More EU sanctions for Syria
May 14, 2012Foreign ministers from the 27 EU member states issued a statement Monday saying that the bloc would implement its 15th round of sanctions against President Bashar al-Assad's Syrian government.
The statement, released as the ministers met in Brussels, said they had agreed to adopt "sanctions against the Syrian regime." Diplomats told reporters on condition of anonymity that the new restrictions would apply to three individuals and two businesses that are thought to provide funds to Assad's government.
"The ceasefire is not being fully implemented," Britain's foreign minister, William Hague, told reporters. "There continues to be killing, torture, abuse in Syria. So it's very important to keep the pressure on the Assad regime."
Hague's counterpart from Luxembourg, Jean Asselborn, said "we must maintain political pressure."
The UN's last official estimate, from March 27, put Syria's total death toll from 14 months of violence at more than 9,000. Observer organizations have published more recent estimates stretching as high as 12,000.
Prior to Monday's decision, the EU had already blacklisted 126 individuals and 41 firms or utilities, while also freezing central bank assets, banning EU-bound cargo flights from Syria and restricting trade in gold and other precious metals.
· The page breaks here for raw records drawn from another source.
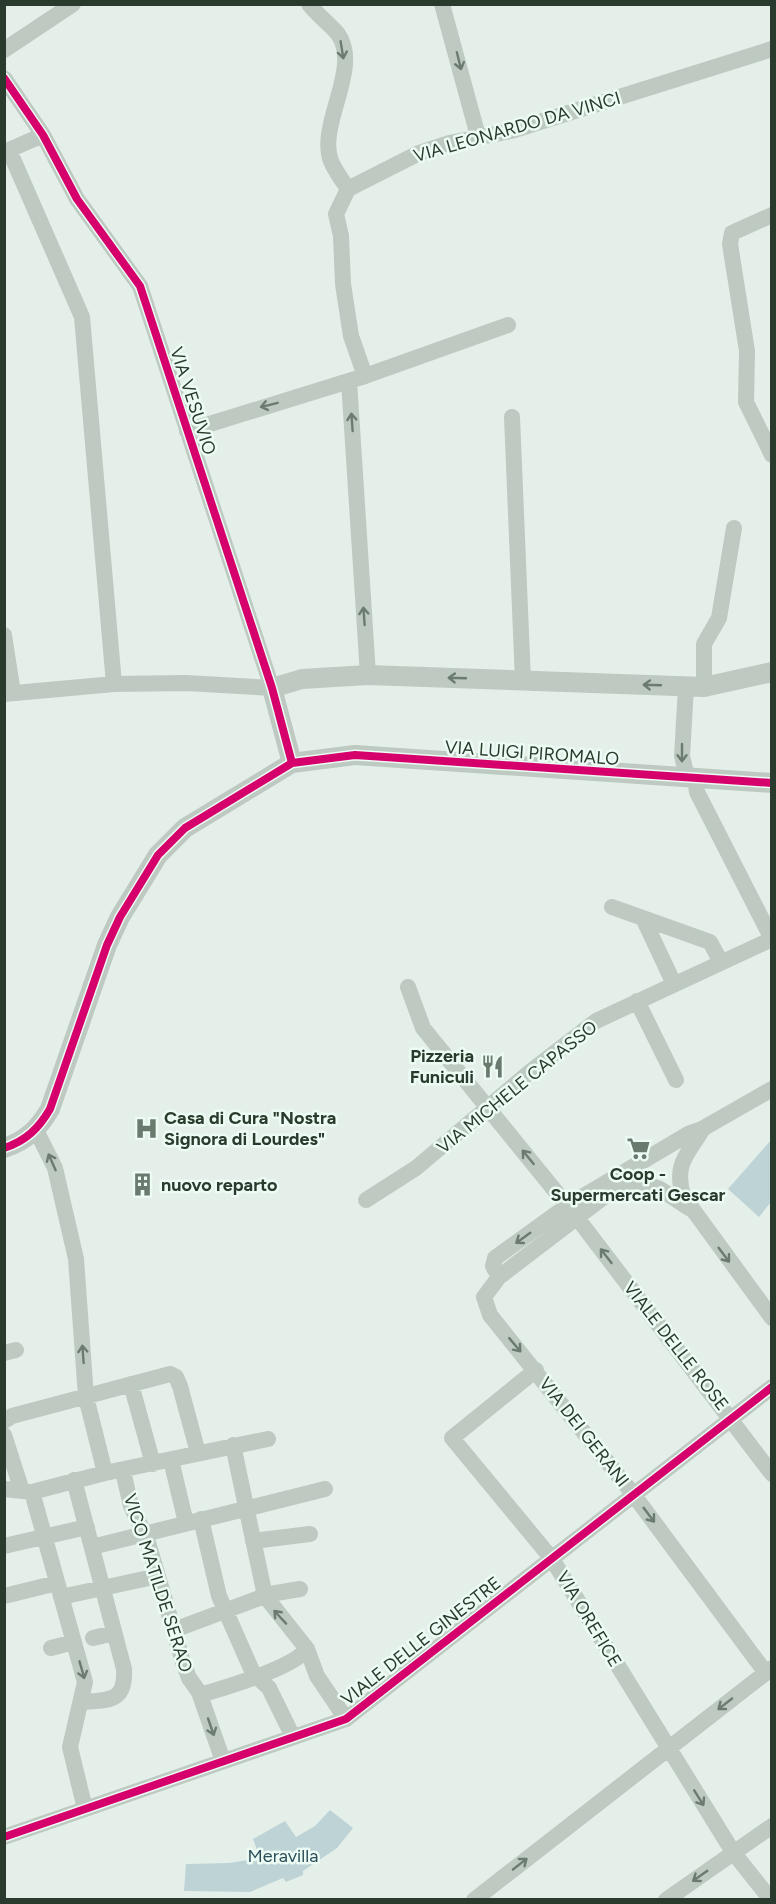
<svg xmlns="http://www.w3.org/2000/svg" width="776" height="1904" font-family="Figtree,sans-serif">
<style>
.green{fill:#bed3d5}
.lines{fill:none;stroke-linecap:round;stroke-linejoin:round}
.minor{stroke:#bdc9c1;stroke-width:16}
.tertiary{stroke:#bdc9c1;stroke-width:20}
.cycleway-casing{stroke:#ecfbf3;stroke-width:11}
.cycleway{stroke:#d6006c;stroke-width:8}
.oneway{stroke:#6c7b70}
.labels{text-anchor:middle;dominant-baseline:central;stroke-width:5;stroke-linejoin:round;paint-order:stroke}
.street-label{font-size:18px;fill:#2a3b2d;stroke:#ecfbf3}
.poi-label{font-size:18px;font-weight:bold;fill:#2a3b2d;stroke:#ecfbf3;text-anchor:start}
.park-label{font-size:18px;fill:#2c4e5b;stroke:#ecfbf3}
</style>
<rect width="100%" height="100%" fill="#e4efe9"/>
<!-- green -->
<path class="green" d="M771 1140V1202L759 1217 728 1189Z
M330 1810 353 1828 337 1848 303 1871V1875L286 1882 283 1878 250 1892 184 1891 186 1864 229 1863 260 1858 253 1839 285 1821 296 1837 315 1826Z"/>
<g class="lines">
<!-- minor -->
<path class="minor" d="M309 4C317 15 330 24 338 34 362 68 317 125 331 161 335 171 342 180 348 189
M442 4 478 136
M4 50 73 4
M4 78 43 135 77 199 140 286 272 688 186 683 114 684 4 694
M43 135 9 150 82 317 114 684
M772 215 732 233 730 244 747 351 746 402 772 455
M365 376 351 336 343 284 341 236 336 214 348 189 419 153 449 143 511 131 772 49
M349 381 368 675
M512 417 523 681
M187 431 365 376 508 325
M4 635 13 693
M686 687 682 756 687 777
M704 687V644L719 618 734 528
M695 778 697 792 772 939
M612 907 710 942 721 962
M643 918 674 984
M408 987 423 1028 578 1219 772 1474
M637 1001 676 1080
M36 1130 55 1168 76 1259 86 1397 105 1473
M702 1130C687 1156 674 1163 683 1196L772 1318
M619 1178 644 1183 660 1189 689 1208
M630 1182 617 1187 499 1277 484 1297 490 1315 633 1494 766 1673
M366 1200 416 1168 531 1071 596 1021 772 939
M499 1277 493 1266 495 1258 567 1206 690 1133 702 1129 772 1089
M4 1353 16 1350
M536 1370 452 1438 552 1559 733 1852 771 1900
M131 1384 153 1464
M4 1421 12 1416 170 1374 176 1377 180 1386 198 1453
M4 1435 22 1491
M233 1445 265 1596 307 1649 317 1676 346 1719
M171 1460 186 1523
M123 1471 131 1506 147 1539 183 1662 189 1678 199 1692 223 1761
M74 1480 124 1669C126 1702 109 1700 82 1702
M4 1489 32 1492 105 1473 268 1439
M32 1492 85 1682 70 1747 85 1809
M201 1519 219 1596 253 1673 269 1688 293 1737
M253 1541 310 1534
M4 1546 87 1527
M92 1547 325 1489
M4 1596 57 1583
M61 1597 158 1576
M174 1630 270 1594 300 1589
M93 1638 114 1633
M51 1648 74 1642
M199 1692 204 1694C229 1686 293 1668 307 1649
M4 1837 346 1719 772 1387
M474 1900 772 1668
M666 1900 772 1826"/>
<!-- tertiary -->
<path class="tertiary" d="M292 763 272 688 302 679 368 675 704 687 772 672
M4 1148C26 1141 39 1128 50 1109L107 945 120 917 158 855 185 828 292 763 355 755 772 783"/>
<defs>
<path id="cycleway" d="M4 78 43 135 77 199 140 286 272 688 292 763
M4 1148C26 1141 39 1128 50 1109L107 945 120 917 158 855 185 828 292 763 355 755 772 783
M4 1837 346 1719 772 1387"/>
</defs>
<!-- cycleway casing -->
<use href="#cycleway" class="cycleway-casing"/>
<!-- cycleway -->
<use href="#cycleway" class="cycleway"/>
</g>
<!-- one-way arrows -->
<defs><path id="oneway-shaft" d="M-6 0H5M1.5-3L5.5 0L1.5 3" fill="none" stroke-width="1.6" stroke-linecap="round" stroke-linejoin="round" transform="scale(1.5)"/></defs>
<g class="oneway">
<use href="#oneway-shaft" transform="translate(342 50) rotate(81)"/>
<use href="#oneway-shaft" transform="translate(459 61) rotate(76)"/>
<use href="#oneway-shaft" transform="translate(269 405) rotate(166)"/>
<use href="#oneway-shaft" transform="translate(352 422) rotate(-94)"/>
<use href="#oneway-shaft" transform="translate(364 616) rotate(-94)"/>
<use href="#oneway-shaft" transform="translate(457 678) rotate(-178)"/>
<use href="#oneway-shaft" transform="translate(652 685) rotate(-178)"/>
<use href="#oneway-shaft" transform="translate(682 753) rotate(90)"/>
<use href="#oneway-shaft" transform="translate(528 1157) rotate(-129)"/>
<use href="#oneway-shaft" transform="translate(52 1162) rotate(-114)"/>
<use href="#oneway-shaft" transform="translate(523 1238) rotate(144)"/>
<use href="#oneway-shaft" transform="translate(724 1255) rotate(53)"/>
<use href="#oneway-shaft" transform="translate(606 1256) rotate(-128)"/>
<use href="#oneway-shaft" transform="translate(515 1345) rotate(50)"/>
<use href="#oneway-shaft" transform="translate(83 1354) rotate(-94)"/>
<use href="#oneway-shaft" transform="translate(649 1515) rotate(53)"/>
<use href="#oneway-shaft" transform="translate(280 1617) rotate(-133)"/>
<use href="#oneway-shaft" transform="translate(82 1670) rotate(74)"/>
<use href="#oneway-shaft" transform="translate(725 1704) rotate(142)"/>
<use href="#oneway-shaft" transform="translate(211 1727) rotate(71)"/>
<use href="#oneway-shaft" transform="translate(699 1798) rotate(58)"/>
<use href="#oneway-shaft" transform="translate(520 1864) rotate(-38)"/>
<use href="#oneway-shaft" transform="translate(700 1876) rotate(145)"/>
</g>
<!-- icons -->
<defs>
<symbol id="restaurant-bare" viewBox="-9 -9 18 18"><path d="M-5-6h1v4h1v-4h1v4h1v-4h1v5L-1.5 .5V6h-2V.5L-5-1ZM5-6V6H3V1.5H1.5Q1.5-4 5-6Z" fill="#6b7a6f" stroke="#ecfbf3" stroke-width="2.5" paint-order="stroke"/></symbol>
<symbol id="hospital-bare" viewBox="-9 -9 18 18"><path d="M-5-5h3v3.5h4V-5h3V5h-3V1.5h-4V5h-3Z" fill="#6b7a6f" stroke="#ecfbf3" stroke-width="2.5" paint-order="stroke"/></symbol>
<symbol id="supermarket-bare" viewBox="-9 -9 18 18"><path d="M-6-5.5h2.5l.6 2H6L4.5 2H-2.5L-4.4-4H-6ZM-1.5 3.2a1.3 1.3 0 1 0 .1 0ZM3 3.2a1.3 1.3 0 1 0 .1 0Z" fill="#6b7a6f" stroke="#ecfbf3" stroke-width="2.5" paint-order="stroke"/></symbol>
<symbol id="building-bare" viewBox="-9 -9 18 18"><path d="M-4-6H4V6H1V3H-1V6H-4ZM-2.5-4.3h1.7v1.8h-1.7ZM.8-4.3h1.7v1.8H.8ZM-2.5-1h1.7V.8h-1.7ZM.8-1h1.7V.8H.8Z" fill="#6b7a6f" stroke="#ecfbf3" stroke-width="2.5" paint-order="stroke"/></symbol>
</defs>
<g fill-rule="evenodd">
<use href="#restaurant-bare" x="476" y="1050" width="33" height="33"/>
<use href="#hospital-bare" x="130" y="1112" width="33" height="33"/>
<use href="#supermarket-bare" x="622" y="1132" width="33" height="33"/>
<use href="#building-bare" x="126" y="1168" width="33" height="33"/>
</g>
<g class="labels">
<!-- street labels -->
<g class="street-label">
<text transform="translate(517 127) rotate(-16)">VIA LEONARDO DA VINCI</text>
<text transform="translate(193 401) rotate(72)">VIA VESUVIO</text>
<text transform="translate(532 753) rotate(4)">VIA LUIGI PIROMALO</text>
<text transform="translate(517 1087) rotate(-39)">VIA MICHELE CAPASSO</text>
<text transform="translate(676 1346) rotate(52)">VIALE DELLE ROSE</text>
<text transform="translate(584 1432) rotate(52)">VIA DEI GERANI</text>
<text transform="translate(158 1583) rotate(72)">VICO MATILDE SERAO</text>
<text transform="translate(589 1619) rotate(59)">VIA OREFICE</text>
<text transform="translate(421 1641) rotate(-38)">VIALE DELLE GINESTRE</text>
</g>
<!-- poi labels -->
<g class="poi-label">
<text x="474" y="1056" text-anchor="end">Pizzeria<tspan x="474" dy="21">Funiculi</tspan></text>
<text x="164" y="1118">Casa di Cura "Nostra<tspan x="164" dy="21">Signora di Lourdes"</tspan></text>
<text x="638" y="1174" text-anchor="middle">Coop -<tspan x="638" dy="21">Supermercati Gescar</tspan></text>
<text x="161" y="1185">nuovo reparto</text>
</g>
<!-- park labels -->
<g class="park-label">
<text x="283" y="1856">Meravilla</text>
</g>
</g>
<!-- border -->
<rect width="776" height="1904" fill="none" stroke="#2a3b2d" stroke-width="12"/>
</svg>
Observers, truces, and fighting
Despite the peace plan brokered by UN-Arab League special envoy Kofi Annan and signed in early April by Syria's government and opposition, violence has continued. The UN mission in Syria said that by Sunday, 189 observers were on the ground - constituting more than half of the force that is scheduled to swell to 300 in total. The observers are being deployed in flashpoint areas in a bid to calm tensions.
"I hope that all of them will come in as soon as possible," Swedish Foreign Minister Carl Bildt said of the observers. "We do see that that leads to a sort of reduction in violence and repression in areas where they are able to be."
Observer groups on Monday reported further violence in central Syria and in the Lebanese border town of Tripoli, where residents are thought to be sympathetic to their neighboring Syrian rebels. The British-based Syrian Observatory for Human Rights said more than 50 people were killed over the weekend, both in clashes between soldiers and rebels and in shelling attacks by government forces.
The capital Damascus was rocked by twin suicide bombings last Thursday that killed 55 people and wounded a further 372.